« Michel Barnier a récemment confirmé que la France réintroduira le contrôle de ses frontières, en conformité avec les réglementations européennes, autant que nécessaire, une décision similaire à celle prise par l’Allemagne. Depuis le 16 septembre, suite à une modification des lois de l’espace Schengen, l’Allemagne a mis en place des contrôles frontaliers individuels, y compris avec la France, pour une période de six mois renouvelable. Cette décision a une signification symbolique forte.
Cette mesure découle d’un événement historique, l’extrême droite allemande ayant remporté des élections régionales le 1er septembre en Thuringe, pour la première fois depuis 1945. Cette victoire met en évidence des tensions en Allemagne concernant la question des réfugiés politiques, en particulier ceux venant de Syrie et d’Afghanistan. Cependant, cette décision de Berlin est également enracinée dans une longue tradition particulière à l’Allemagne, celle d’une immigration controversée mais nécessaire.
Le droit d’asile a été incorporé à la constitution de l’Allemagne de l’Ouest, la Grundgesetz, ou « loi fondamentale », depuis 1949. C’est le seul droit fondamental accordé aux étrangers, un engagement pris suite à la Seconde Guerre Mondiale. Jeanette Süss, une chercheuse à l’Institut français des relations internationales, explique : « L’Allemagne a vécu le traumatisme du national-socialisme et a pris conscience de sa responsabilité, elle souhaite mettre en avant les droits humains ». »

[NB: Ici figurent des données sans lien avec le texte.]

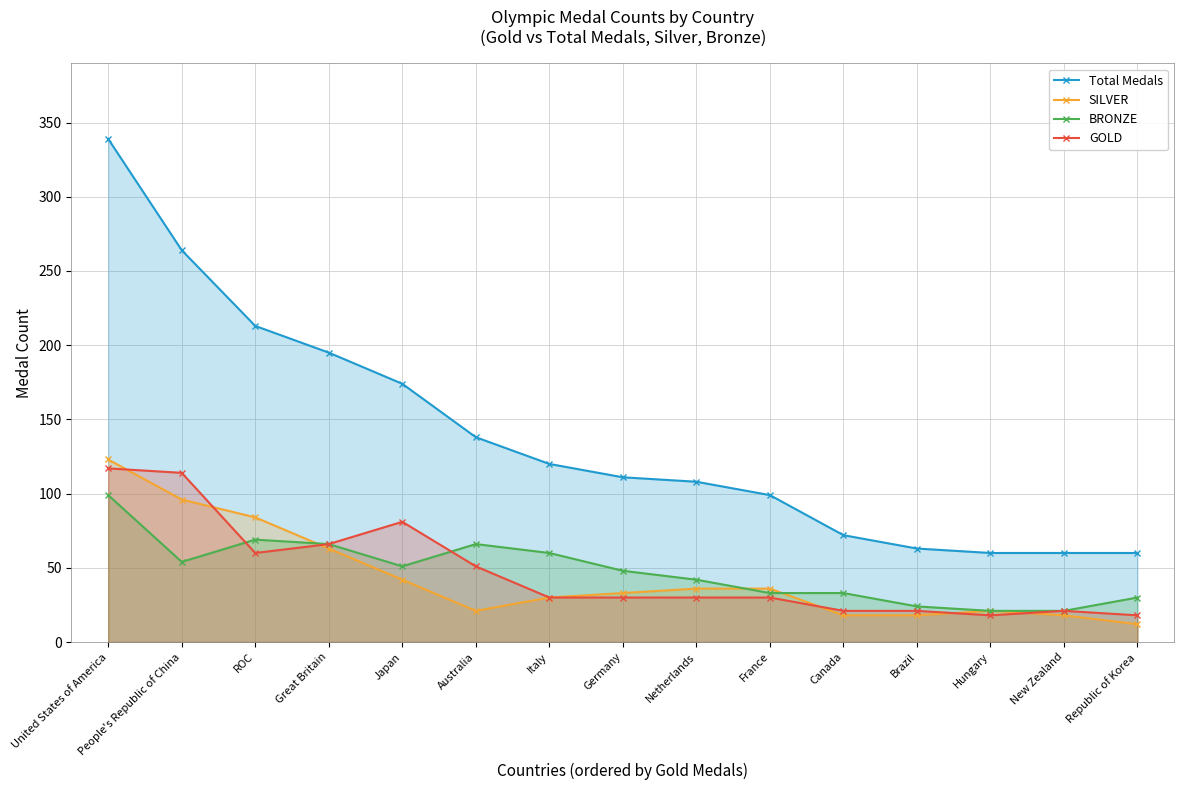

At which label is SILVER closest to 67?

Great Britain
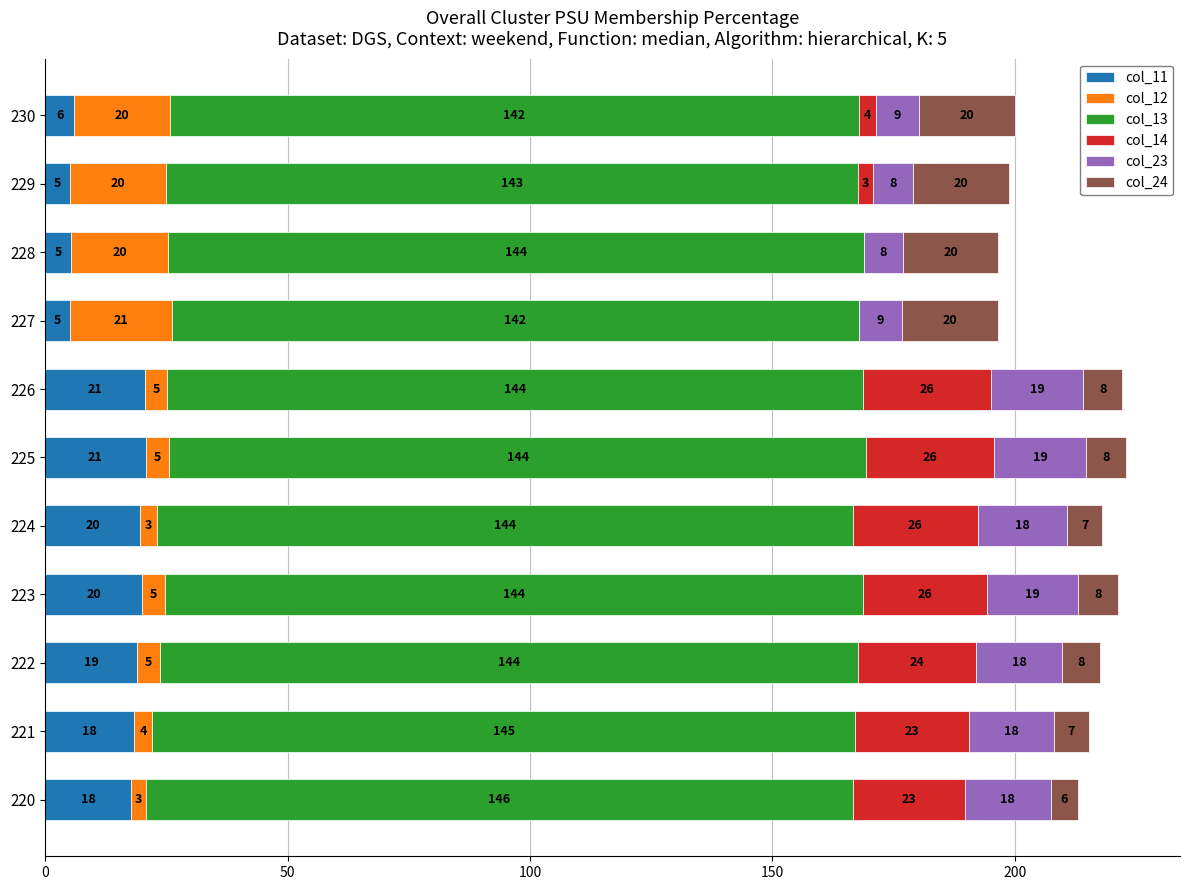

What are all the series names shown in the legend?

col_11, col_12, col_13, col_14, col_23, col_24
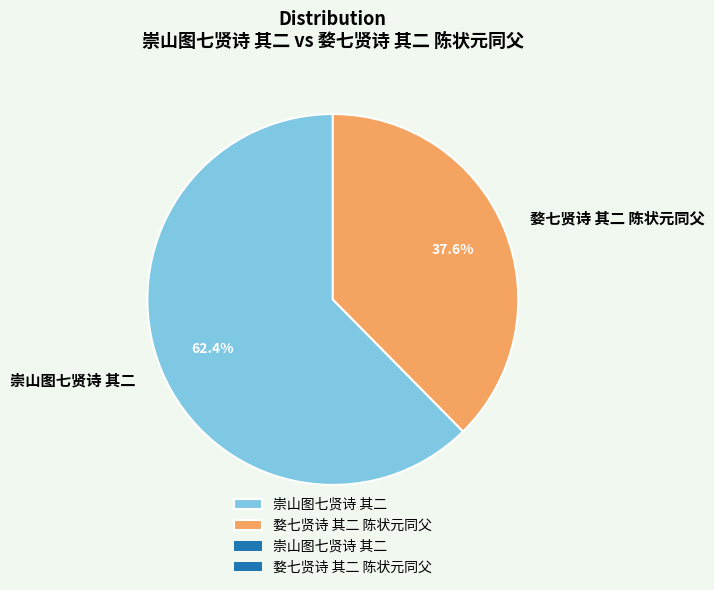

What is the majority slice?

崇山图七贤诗 其二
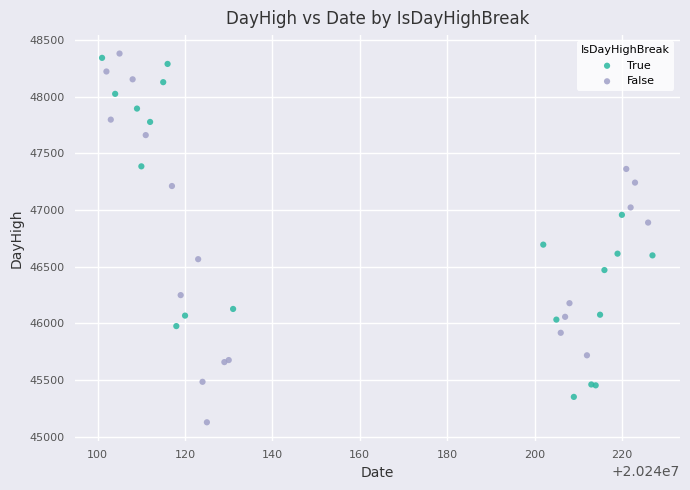

Which series contains the lowest Y value?

False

La politique d’accueil en Allemagne de l’ouest, qui a commencé après la guerre économique miraculeuse, s’est vite transformée en une nécessité de main-d’œuvre. Bonn, la capitale de l’Allemagne de l’Ouest, a signé des premiers accords avec de nombreux pays dont l’Italie en 1955, l’Espagne et la Grèce en 1960, la Turquie en 1961, le Maroc en 1963, le Portugal en 1964, la Tunisie en 1965 et la Yougoslavie en 1968 pour recruter des « travailleurs invités ».
D’après les leaders de l’époque, ces travailleurs n’étaient censés rester que deux ans au maximum. Comme le décrit l’historien Wolfgang Benz dans « Migrations, intégrations et identités multiples », les travailleurs immigrés cherchaient plutôt à faire venir leur famille et ne voulaient pas retourner dans leur pays d’origine après un bref séjour en Allemagne.
En conséquence, la première communauté d’origine étrangère du pays s’est développée à partir des 2 500 premiers travailleurs turcs recrutés en 1961, pour atteindre environ 3 millions de personnes au début des années 1990. Malgré le déni des dirigeants et diverses mesures incitatives au retour au pays, l’Allemagne de l’Ouest est devenue, de facto, un pays d’immigration.